In practice, if you have particularly small counts and need to test against some theoretical distribution, I suggest doing resampling to calculate the exact null hypothesis distribution, and compute a p-value without relying on the questionable normal approximation under low cell counts (we will cover variations of this technique in the second semester). Fortunately, R’s chisq-test function warns you when cell counts are small, and suggests doing exactly this. To carry out this Monte Carlo simulation to get a p-value without assuming asymptotically normal behavior from small cell counts, set simulate.p.value=TRUE in chisq.test.

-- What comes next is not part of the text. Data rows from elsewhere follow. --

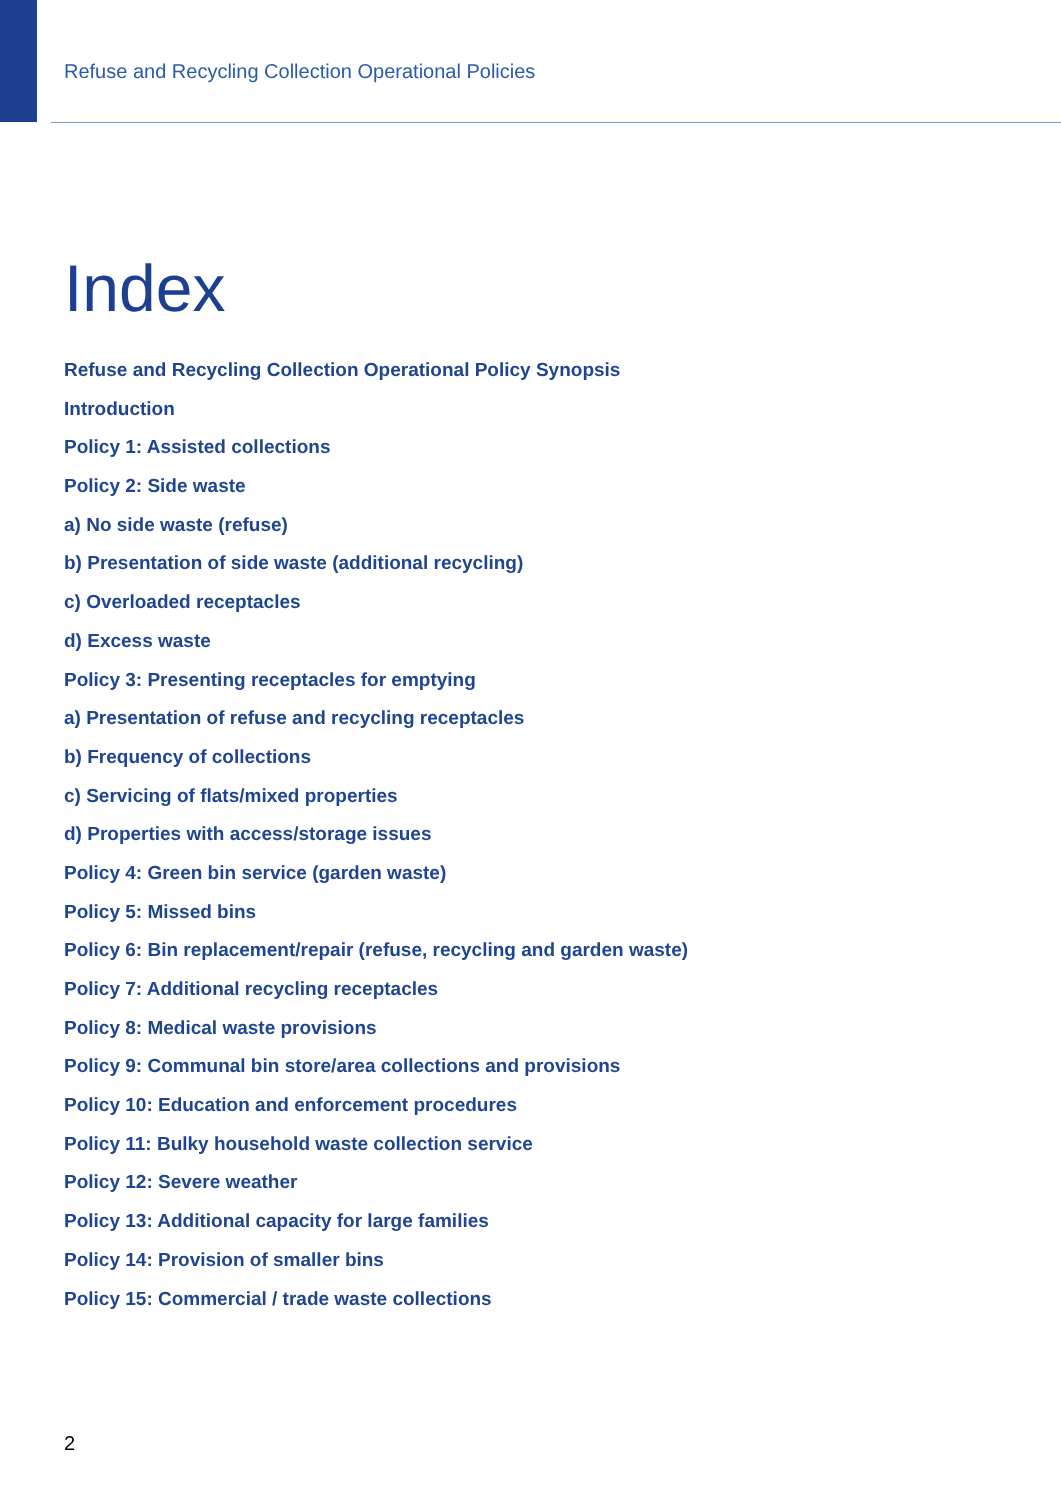Refuse and Recycling Collection Operational Policies
Index
Refuse and Recycling Collection Operational Policy Synopsis
Introduction
Policy 1: Assisted collections
Policy 2: Side waste
a) No side waste (refuse)
b) Presentation of side waste (additional recycling)
c) Overloaded receptacles
d) Excess waste
Policy 3: Presenting receptacles for emptying
a) Presentation of refuse and recycling receptacles
b) Frequency of collections
c) Servicing of flats/mixed properties
d) Properties with access/storage issues
Policy 4: Green bin service (garden waste)
Policy 5: Missed bins
Policy 6: Bin replacement/repair (refuse, recycling and garden waste)
Policy 7: Additional recycling receptacles
Policy 8: Medical waste provisions
Policy 9: Communal bin store/area collections and provisions
Policy 10: Education and enforcement procedures
Policy 11: Bulky household waste collection service
Policy 12: Severe weather
Policy 13: Additional capacity for large families
Policy 14: Provision of smaller bins
Policy 15: Commercial / trade waste collections
2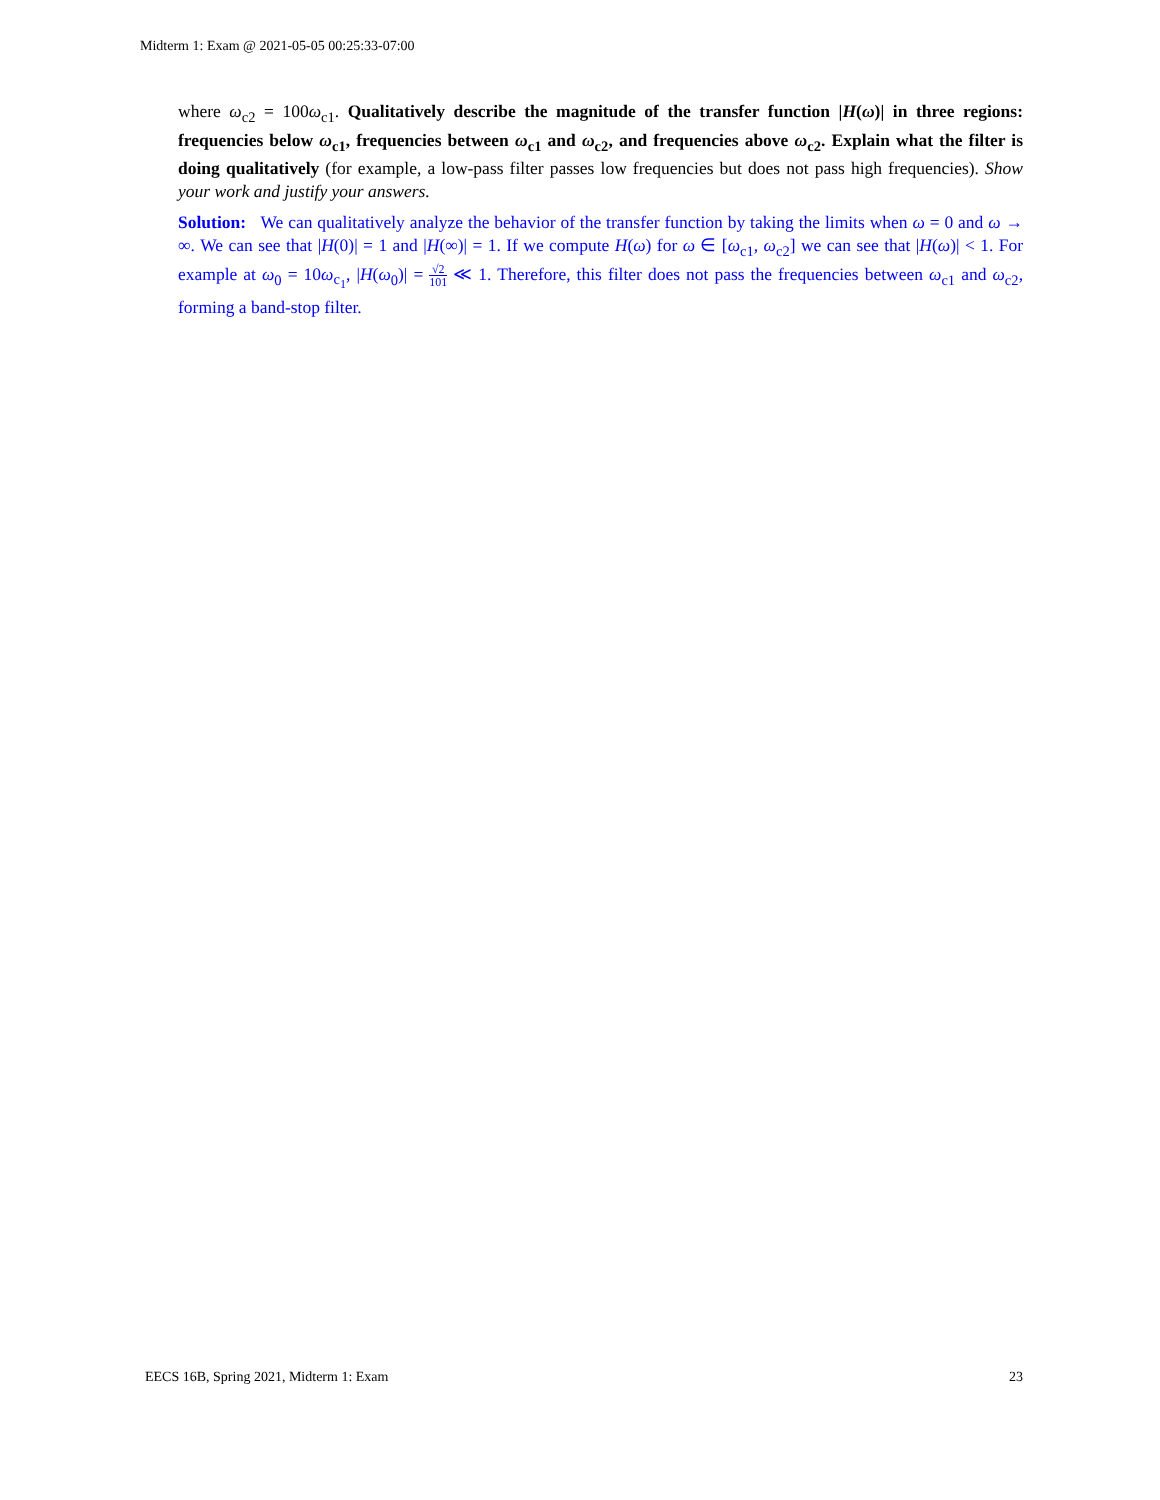Midterm 1: Exam @ 2021-05-05 00:25:33-07:00
where ω<sub>c2</sub> = 100ω<sub>c1</sub>. Qualitatively describe the magnitude of the transfer function |H(ω)| in three regions: frequencies below ω<sub>c1</sub>, frequencies between ω<sub>c1</sub> and ω<sub>c2</sub>, and frequencies above ω<sub>c2</sub>. Explain what the filter is doing qualitatively (for example, a low-pass filter passes low frequencies but does not pass high frequencies). Show your work and justify your answers.
Solution: We can qualitatively analyze the behavior of the transfer function by taking the limits when ω = 0 and ω → ∞. We can see that |H(0)| = 1 and |H(∞)| = 1. If we compute H(ω) for ω ∈ [ω<sub>c1</sub>, ω<sub>c2</sub>] we can see that |H(ω)| < 1. For example at ω<sub>0</sub> = 10ω<sub>c<sub>1</sub></sub>, |H(ω<sub>0</sub>)| = √2 101 ≪ 1. Therefore, this filter does not pass the frequencies between ω<sub>c1</sub> and ω<sub>c2</sub>, forming a band-stop filter.
EECS 16B, Spring 2021, Midterm 1: Exam 23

chisq.test(table(df$sex, df$color), simulate.p.value = T)
## 
##  Pearson's Chi-squared test with
##  simulated p-value (based on 2000
##  replicates)
## 
## data:  table(df$sex, df$color)
## X-squared = 8.1782, df = NA,
## p-value = 0.04198

Fisher’s “exact” test

Another variant of the simulation-based chi-squared test for independence that does not rely on a normal approximation is Fisher’s exact test. In R, for a 2x2 contingency table, fisher.test() runs the exact test for independence (based on the hypergeometric distribution), for larger NxM tables it calculates a simulation based probability that these data could have been generated if the categorical variables are indeed independent. Generally, fisher.test is only used if you have a 2x2 table, and even then, rarely.

fisher.test(table(df$sex, df$color))
## 
##  Fisher's Exact Test for Count Data
## 
## data:  table(df$sex, df$color)
## p-value = 0.04316
## alternative hypothesis: two.sided

(Note that the chi-squared distribution based test, the chi-squared simulated p value, and the simulated p value from the fisher test function all give us slightly different p-values! None of them is more correct than another; I prefer to use the simulated chi-squared test by default.)